Segundo o estudo, 11% dos empreendedores dizem formar um time com os fornecedores e as marcas. Ao qualificarem o que de melhor as marcas faziam em seu relacionamento com eles, os donos de pequenos negócios apontaram o uso de propaganda como arma de venda (28%), as formas de pagamento oferecidas (23%), os incentivos para manter seus produtos no catálogo (19%), sua força de venda (15%) e o mobiliário e o material de merchandising para a exibição de seus produtos (15%).
“L’Oréal e Coca-Cola são as marcas que lideram toda a pesquisa, consideradas as mais rentáveis e com quem os empreendedores têm a melhor relação. De maneira geral, a pesquisa mostrou um alto percentual na categoria ‘Outros’, o que pode indicar a presença de marcas locais não relacionadas nas opções pesquisadas, ou marcas pequenas, eventualmente não consideradas concorrentes das grandes marcas, mas que devem estar fazendo um bom trabalho de relacionamento e negócios com esses comerciantes”, explica Flávia.

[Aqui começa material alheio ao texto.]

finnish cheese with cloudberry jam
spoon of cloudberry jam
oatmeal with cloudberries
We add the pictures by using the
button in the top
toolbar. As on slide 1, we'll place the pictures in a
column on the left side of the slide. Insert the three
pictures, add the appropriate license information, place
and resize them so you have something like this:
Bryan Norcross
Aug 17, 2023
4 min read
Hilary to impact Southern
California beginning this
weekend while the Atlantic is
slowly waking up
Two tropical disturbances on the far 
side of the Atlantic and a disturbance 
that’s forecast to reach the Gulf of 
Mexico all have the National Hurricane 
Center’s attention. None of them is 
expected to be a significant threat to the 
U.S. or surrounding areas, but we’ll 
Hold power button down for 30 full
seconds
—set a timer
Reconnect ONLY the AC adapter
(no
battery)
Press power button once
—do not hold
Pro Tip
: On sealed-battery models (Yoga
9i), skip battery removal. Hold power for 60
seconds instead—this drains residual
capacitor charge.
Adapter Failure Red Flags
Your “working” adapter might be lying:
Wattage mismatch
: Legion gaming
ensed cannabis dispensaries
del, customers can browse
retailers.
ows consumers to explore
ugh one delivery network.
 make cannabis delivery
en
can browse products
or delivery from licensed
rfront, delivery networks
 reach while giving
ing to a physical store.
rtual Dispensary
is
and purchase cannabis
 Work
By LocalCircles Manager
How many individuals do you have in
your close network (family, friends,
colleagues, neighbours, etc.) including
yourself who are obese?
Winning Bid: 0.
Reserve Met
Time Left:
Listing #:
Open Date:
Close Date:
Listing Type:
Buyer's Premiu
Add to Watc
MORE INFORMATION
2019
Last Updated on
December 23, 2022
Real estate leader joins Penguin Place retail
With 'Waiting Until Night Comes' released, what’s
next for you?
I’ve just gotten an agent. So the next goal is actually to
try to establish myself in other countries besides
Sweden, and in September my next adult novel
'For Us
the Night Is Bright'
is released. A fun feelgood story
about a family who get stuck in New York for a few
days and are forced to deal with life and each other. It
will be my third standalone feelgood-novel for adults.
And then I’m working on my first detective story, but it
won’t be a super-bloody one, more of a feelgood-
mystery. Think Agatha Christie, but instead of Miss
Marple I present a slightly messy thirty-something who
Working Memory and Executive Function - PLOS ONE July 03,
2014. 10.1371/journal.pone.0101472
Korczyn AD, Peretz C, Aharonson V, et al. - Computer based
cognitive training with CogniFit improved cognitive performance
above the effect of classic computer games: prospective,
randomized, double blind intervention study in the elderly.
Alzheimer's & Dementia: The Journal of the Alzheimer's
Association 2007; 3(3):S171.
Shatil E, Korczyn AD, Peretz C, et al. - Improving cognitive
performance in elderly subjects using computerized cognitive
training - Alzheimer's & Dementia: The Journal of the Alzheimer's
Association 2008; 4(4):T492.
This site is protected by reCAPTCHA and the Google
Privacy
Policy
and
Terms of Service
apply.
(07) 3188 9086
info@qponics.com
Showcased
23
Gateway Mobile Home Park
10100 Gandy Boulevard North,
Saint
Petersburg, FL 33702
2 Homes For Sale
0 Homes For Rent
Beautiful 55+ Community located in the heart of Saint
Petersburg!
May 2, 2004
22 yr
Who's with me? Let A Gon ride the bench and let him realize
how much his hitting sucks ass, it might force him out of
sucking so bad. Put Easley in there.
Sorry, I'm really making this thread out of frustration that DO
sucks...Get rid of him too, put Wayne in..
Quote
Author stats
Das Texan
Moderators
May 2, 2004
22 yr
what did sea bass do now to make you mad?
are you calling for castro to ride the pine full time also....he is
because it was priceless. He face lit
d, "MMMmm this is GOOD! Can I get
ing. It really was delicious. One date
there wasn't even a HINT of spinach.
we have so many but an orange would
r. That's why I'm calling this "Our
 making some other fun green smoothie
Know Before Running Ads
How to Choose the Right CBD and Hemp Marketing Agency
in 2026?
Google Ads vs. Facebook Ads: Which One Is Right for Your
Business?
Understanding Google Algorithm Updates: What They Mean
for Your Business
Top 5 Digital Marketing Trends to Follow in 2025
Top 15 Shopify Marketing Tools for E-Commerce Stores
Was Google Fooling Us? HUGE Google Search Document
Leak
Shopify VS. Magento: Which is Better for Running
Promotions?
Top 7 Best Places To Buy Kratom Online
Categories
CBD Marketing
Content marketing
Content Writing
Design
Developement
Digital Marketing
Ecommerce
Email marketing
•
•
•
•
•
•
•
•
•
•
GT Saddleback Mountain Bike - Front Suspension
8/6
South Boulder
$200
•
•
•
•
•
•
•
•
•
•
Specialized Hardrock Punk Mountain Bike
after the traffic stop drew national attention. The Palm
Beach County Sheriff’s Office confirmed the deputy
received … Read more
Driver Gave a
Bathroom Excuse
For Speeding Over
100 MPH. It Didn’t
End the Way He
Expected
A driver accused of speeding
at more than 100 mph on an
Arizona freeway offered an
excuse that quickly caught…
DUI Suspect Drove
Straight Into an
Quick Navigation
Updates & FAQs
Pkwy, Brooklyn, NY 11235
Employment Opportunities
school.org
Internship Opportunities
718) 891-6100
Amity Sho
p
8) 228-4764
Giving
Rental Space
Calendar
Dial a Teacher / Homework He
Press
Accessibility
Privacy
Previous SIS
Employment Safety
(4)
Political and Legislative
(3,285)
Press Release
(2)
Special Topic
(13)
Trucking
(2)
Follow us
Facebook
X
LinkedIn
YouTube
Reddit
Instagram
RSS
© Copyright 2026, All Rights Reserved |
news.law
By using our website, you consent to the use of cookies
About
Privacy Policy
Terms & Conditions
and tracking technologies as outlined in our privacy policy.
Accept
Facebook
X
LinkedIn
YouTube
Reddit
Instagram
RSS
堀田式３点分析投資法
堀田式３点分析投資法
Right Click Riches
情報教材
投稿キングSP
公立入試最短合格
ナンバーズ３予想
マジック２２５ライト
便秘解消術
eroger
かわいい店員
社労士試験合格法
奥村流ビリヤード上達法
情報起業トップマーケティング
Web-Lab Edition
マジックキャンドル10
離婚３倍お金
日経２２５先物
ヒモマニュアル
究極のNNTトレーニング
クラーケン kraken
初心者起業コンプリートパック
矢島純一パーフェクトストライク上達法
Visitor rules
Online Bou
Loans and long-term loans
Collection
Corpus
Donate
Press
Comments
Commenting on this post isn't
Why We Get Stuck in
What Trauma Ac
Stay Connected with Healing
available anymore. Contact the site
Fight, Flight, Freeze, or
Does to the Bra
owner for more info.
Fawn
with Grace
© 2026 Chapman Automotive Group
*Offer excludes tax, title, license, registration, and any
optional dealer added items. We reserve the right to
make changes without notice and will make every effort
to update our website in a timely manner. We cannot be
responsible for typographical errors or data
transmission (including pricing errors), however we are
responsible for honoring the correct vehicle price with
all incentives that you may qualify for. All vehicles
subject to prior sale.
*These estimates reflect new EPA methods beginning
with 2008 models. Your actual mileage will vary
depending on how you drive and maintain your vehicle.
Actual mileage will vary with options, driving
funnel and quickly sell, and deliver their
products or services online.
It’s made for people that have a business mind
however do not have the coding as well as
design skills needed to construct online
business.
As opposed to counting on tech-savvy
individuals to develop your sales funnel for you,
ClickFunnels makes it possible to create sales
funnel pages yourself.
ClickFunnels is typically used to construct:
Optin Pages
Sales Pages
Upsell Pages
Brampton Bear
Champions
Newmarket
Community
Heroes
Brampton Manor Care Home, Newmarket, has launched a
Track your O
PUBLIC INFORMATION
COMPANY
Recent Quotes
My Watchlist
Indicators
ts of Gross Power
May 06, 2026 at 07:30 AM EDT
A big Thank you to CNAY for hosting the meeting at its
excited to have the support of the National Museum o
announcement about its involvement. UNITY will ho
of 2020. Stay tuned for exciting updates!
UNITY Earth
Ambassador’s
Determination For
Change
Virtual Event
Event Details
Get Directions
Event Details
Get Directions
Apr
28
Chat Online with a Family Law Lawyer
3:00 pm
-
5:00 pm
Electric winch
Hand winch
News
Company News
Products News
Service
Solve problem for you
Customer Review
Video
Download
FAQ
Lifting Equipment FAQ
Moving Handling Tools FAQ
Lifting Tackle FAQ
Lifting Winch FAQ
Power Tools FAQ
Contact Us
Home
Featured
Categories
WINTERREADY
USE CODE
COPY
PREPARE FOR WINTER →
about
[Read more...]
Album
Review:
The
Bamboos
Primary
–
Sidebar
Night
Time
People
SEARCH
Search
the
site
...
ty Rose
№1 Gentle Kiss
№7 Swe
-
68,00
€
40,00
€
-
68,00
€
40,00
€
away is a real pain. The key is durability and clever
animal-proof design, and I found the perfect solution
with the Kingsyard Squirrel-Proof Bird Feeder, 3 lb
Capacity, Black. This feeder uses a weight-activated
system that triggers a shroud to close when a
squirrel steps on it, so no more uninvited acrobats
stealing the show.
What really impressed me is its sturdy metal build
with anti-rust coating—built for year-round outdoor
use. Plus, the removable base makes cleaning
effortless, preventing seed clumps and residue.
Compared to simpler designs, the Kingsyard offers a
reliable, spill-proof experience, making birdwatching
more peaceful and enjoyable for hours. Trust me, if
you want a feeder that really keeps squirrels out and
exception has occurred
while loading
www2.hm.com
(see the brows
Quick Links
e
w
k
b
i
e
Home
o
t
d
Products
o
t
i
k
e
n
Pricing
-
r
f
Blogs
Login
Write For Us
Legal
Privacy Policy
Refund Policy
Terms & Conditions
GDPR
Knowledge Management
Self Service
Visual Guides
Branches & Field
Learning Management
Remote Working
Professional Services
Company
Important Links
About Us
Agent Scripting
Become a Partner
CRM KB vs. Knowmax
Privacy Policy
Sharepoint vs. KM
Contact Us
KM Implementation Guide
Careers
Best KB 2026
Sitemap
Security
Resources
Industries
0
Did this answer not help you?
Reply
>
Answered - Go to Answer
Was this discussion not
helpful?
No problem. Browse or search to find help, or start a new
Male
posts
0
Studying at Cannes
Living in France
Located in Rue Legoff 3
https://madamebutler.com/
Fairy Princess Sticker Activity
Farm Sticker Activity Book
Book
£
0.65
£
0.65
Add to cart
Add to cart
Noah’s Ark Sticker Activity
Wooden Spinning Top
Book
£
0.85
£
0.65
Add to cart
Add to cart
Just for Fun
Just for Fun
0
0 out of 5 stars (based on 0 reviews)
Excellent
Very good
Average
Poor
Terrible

Informações como essa são, segundo a executiva, a grande riqueza do estudo, que poderá servir de ponto de partida para uma série de projetos envolvendo os clientes da McCann, casos de Nestlé e Colgate, por exemplo. A pesquisa é apresentada para os clientes e também usada em ações de prospecção. “Acreditamos que o estudo pode ajudar a mudar alguma coisa. Principalmente para que grandes empresas tratem o pequeno varejo com a devida importância. Trazê-los para perto porque eles são, de fato, muito importantes”, conclui.